对于主机和备机的一个替代设计是使用单独(非共享)的虚拟磁盘。在这种设计中,备机将所有的写写到自己的虚拟磁盘,这样做可以自然的保持备机的虚拟磁盘和主机的虚拟磁盘保持同步。图4说明了这种配置。对于非共享磁盘的情况,每个虚拟磁盘本质上被认为是每个虚拟机的内部状态的一部分。因此,主机的磁盘写不用根据输出规则做延迟。在共享存储对于主机和备机不可访问的时候非共享的设计是相当有用的。可能是因为共享存储不可用或太昂贵,或是因为运行主机和备机的服务器相距很远(远距离的容错)。非共享设计的一个缺点是在容错第一次启用的时候,虚拟磁盘的两份拷贝必须显式同步。另外,磁盘可能会在故障发生后脱离同步,所以在故障发生后虚拟机重启的时候,磁盘必须被显式的重新同步。也就是说,容错VMotion必须不光同步主机和备机的运行状态,也要同步磁盘的状态。

In the non-shared-disk configuration, there may be no shared storage to use for dealing with a split-brain situation. In this case, the system could use some other external tiebreaker, such as a third-party server that both servers can talk to. If the servers are part of a cluster with more than two nodes, the system could alternatively use a majority algorithm based on cluster membership. In this case, a VM would only be allowed to go live if it is running on a server that is part of a communicating sub-cluster that contains a majority of the original nodes.

在非共享磁盘的配置下,可能没有可用的共享存储对于解决脑裂的情况。在这种情况下,系统可以使用一些其他的外部的”决胜局”,比如主机和备机都可以进行通信的第三方服务器。如果服务器是超过两个节点的集群的一部分,系统可以替代性的使用基于集群成员的多数派算法。在这种情况下,如果虚拟机运行在一个属于包含多数原始节点的通信子集群的一部分的服务器上,将仅仅被允许上线。

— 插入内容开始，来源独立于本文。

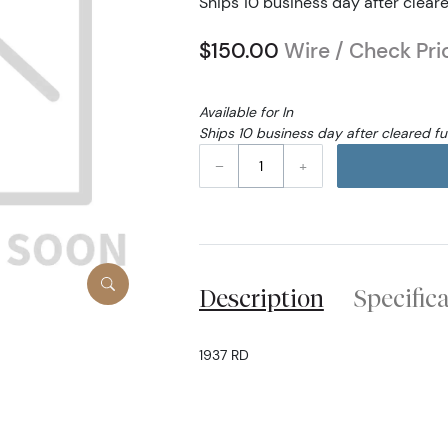
Ships 10 business day after clear
$150.00
Wire / Check Pri
Available for In
Ships 10 business day after cleared f
–
+
Description
Specific
1937 RD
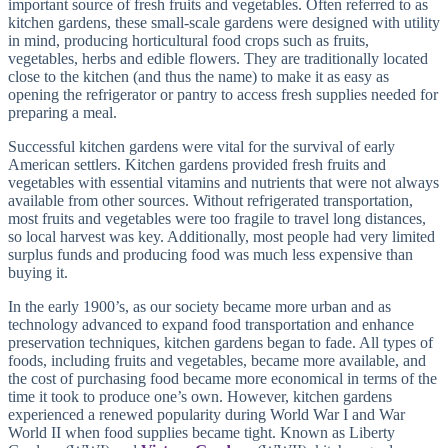
important source of fresh fruits and vegetables. Often referred to as
kitchen gardens, these small-scale gardens were designed with utility
in mind, producing horticultural food crops such as fruits,
vegetables, herbs and edible flowers. They are traditionally located
close to the kitchen (and thus the name) to make it as easy as
opening the refrigerator or pantry to access fresh supplies needed for
preparing a meal.
Successful kitchen gardens were vital for the survival of early
American settlers. Kitchen gardens provided fresh fruits and
vegetables with essential vitamins and nutrients that were not always
available from other sources. Without refrigerated transportation,
most fruits and vegetables were too fragile to travel long distances,
so local harvest was key. Additionally, most people had very limited
surplus funds and producing food was much less expensive than
buying it.
In the early 1900’s, as our society became more urban and as
technology advanced to expand food transportation and enhance
preservation techniques, kitchen gardens began to fade. All types of
foods, including fruits and vegetables, became more available, and
the cost of purchasing food became more economical in terms of the
time it took to produce one’s own. However, kitchen gardens
experienced a renewed popularity during World War I and War
World II when food supplies became tight. Known as Liberty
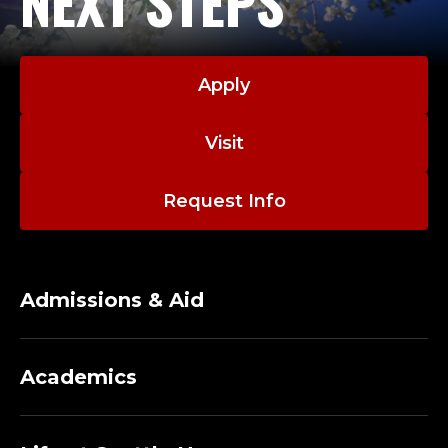
NEXT STEPS
Apply
Visit
Request Info
Admissions & Aid
Academics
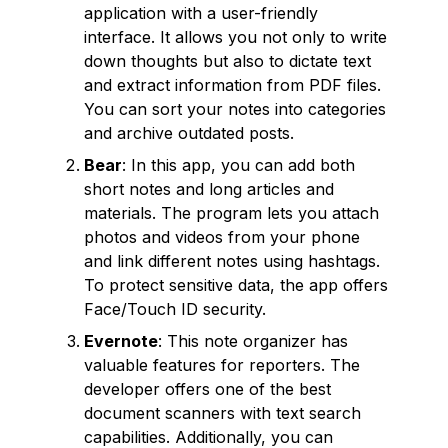
application with a user-friendly
interface. It allows you not only to write
down thoughts but also to dictate text
and extract information from PDF files.
You can sort your notes into categories
and archive outdated posts.
Bear
: In this app, you can add both
short notes and long articles and
materials. The program lets you attach
photos and videos from your phone
and link different notes using hashtags.
To protect sensitive data, the app offers
Face/Touch ID security.
Evernote
: This note organizer has
valuable features for reporters. The
developer offers one of the best
document scanners with text search
capabilities. Additionally, you can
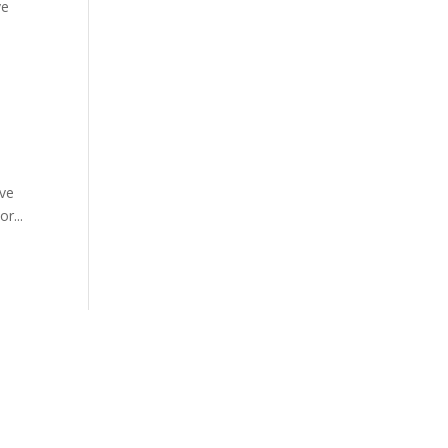
ve
’ve
r...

4.2 Executing Disk Reads on the Backup VM

In our default design, the backup VM never reads from its virtual disk (whether shared or non-shared). Since the disk read is considered an input, it is natural to send the results of the disk read to the backup VM via the logging channel.

在我们的缺省设计中,备机绝不会从虚拟磁盘(不管共享还是非共享)进行读取.因为磁盘读被认为是一个输入,通过日志通道发送磁盘读的结果给备机是自然的。

An alternate design is to have the backup VM execute disk reads and therefore eliminate the logging of disk read data. This approach can greatly reduce the traffic on the logging channel for workloads that do a lot of disk reads. However, this approach has a number of subtleties. It may slow down the backup VM’s execution, since the backup VM must execute all disk reads and wait if they are not physically completed when it reaches the point in the VM execution where they completed on the primary.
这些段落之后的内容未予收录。